▶ [Short problem]: Turn the entries below, everything from the line containing "common name: Firery skimmer" down to the line containing "genus: Euphydryas", into a Markdown table with the columns Row and Line. Include both end lines, number each line in order, and leave out any blank lines.

[Extracted data entries]
════════════════
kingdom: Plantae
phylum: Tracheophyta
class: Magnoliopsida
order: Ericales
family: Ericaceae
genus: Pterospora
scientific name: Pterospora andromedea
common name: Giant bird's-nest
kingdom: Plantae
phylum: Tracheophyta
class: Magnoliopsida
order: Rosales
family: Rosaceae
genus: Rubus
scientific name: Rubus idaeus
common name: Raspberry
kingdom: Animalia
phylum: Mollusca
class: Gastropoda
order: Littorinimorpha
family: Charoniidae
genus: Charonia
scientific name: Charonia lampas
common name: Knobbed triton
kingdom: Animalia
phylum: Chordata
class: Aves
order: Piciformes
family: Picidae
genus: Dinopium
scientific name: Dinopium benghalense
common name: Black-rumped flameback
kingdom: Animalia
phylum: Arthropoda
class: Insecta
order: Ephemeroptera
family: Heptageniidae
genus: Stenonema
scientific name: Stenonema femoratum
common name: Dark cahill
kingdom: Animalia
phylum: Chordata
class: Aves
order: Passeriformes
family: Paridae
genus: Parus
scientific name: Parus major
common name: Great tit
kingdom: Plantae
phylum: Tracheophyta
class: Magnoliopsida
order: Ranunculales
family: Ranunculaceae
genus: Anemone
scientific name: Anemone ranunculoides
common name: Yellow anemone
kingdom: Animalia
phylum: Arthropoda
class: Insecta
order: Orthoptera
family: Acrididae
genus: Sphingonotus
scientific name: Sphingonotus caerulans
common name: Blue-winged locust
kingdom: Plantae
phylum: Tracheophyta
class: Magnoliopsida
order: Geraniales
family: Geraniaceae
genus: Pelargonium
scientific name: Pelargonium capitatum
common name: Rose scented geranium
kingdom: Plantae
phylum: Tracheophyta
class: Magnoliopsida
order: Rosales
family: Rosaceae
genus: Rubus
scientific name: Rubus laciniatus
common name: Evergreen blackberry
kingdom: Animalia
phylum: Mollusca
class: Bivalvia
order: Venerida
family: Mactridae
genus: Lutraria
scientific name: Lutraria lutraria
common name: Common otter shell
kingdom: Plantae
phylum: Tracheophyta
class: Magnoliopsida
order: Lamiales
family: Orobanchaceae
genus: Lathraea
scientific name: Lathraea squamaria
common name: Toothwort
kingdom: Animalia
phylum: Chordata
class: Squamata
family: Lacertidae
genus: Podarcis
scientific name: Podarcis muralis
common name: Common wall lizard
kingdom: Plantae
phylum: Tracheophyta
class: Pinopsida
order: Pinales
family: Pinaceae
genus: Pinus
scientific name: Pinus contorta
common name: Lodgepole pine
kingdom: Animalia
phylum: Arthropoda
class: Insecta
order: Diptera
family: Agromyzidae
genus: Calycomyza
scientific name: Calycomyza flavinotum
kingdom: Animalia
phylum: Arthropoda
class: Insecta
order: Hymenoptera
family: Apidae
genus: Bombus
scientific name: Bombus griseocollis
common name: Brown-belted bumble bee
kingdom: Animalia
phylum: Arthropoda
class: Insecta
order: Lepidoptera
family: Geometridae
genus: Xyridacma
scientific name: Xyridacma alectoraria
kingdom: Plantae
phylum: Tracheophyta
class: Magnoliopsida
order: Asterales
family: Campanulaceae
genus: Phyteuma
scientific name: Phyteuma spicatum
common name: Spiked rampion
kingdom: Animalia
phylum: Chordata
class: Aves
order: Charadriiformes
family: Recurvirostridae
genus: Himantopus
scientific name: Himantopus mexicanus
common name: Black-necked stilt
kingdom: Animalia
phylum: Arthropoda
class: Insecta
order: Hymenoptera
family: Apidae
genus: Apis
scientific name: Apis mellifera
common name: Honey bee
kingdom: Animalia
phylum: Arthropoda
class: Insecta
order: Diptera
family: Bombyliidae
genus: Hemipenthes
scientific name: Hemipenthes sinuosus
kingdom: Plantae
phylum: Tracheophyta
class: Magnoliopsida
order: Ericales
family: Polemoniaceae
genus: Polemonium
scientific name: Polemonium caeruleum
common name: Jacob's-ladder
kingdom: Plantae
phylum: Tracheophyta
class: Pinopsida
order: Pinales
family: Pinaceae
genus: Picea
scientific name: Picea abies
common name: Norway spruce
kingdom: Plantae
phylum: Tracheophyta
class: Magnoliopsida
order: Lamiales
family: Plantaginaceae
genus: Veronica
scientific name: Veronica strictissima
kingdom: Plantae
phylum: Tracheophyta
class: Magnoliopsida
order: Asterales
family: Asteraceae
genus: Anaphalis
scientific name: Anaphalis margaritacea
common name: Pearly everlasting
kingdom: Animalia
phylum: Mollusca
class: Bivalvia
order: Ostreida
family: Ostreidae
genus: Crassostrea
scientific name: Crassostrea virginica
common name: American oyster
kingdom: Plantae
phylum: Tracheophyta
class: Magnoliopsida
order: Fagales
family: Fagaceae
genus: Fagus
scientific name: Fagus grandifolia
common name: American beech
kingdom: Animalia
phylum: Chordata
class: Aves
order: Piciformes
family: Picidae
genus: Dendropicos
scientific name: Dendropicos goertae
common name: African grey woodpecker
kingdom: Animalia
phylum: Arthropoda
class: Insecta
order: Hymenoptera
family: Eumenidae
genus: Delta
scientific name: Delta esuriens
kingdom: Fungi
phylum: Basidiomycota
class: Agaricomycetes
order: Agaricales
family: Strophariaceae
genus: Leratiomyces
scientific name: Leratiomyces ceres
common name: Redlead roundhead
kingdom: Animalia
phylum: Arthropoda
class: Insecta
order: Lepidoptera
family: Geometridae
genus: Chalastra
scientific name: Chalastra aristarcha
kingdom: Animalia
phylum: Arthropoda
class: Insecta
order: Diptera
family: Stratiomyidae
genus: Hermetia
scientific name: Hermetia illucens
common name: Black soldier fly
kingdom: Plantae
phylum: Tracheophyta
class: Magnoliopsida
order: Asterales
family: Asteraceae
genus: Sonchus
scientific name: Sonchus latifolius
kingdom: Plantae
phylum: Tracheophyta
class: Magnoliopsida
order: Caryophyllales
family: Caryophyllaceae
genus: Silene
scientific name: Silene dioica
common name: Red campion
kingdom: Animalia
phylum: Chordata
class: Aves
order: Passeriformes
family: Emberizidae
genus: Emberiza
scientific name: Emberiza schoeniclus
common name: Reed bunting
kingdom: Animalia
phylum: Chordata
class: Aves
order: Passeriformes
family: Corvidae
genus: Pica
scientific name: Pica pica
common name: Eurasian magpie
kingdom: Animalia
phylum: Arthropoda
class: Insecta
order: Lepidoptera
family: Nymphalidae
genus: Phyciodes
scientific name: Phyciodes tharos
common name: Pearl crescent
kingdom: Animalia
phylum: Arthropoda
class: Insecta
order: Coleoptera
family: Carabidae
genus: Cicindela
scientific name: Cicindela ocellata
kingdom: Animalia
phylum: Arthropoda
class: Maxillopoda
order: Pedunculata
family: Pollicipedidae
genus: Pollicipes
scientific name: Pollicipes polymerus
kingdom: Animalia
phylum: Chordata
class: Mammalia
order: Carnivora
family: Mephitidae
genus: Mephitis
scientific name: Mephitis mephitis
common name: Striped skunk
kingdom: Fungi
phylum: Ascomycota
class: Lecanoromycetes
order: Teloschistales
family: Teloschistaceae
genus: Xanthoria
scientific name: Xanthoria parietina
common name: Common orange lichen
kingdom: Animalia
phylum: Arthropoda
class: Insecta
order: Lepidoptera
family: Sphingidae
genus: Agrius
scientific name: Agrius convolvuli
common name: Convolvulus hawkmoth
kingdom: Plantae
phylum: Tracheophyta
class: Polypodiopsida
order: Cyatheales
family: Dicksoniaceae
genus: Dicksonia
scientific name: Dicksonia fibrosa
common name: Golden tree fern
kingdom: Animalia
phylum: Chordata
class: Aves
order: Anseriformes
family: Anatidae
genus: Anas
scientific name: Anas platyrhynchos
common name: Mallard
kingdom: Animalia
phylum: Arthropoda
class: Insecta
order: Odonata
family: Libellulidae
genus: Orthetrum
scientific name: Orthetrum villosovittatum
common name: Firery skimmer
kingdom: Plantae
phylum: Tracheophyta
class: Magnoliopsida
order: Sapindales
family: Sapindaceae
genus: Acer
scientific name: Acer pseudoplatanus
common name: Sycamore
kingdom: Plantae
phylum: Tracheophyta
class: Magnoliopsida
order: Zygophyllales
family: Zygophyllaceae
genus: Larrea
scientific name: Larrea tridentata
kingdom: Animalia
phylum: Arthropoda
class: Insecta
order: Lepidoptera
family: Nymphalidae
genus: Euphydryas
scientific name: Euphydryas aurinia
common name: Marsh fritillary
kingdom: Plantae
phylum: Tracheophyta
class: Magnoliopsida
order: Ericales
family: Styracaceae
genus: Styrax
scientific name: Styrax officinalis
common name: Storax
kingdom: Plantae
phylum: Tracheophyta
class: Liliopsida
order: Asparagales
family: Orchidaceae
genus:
════════════════
▶ [Output of the exercise]:
| Row | Line |
|---|---|
| 1 | common name: Firery skimmer |
| 2 | kingdom: Plantae |
| 3 | phylum: Tracheophyta |
| 4 | class: Magnoliopsida |
| 5 | order: Sapindales |
| 6 | family: Sapindaceae |
| 7 | genus: Acer |
| 8 | scientific name: Acer pseudoplatanus |
| 9 | common name: Sycamore |
| 10 | kingdom: Plantae |
| 11 | phylum: Tracheophyta |
| 12 | class: Magnoliopsida |
| 13 | order: Zygophyllales |
| 14 | family: Zygophyllaceae |
| 15 | genus: Larrea |
| 16 | scientific name: Larrea tridentata |
| 17 | kingdom: Animalia |
| 18 | phylum: Arthropoda |
| 19 | class: Insecta |
| 20 | order: Lepidoptera |
| 21 | family: Nymphalidae |
| 22 | genus: Euphydryas |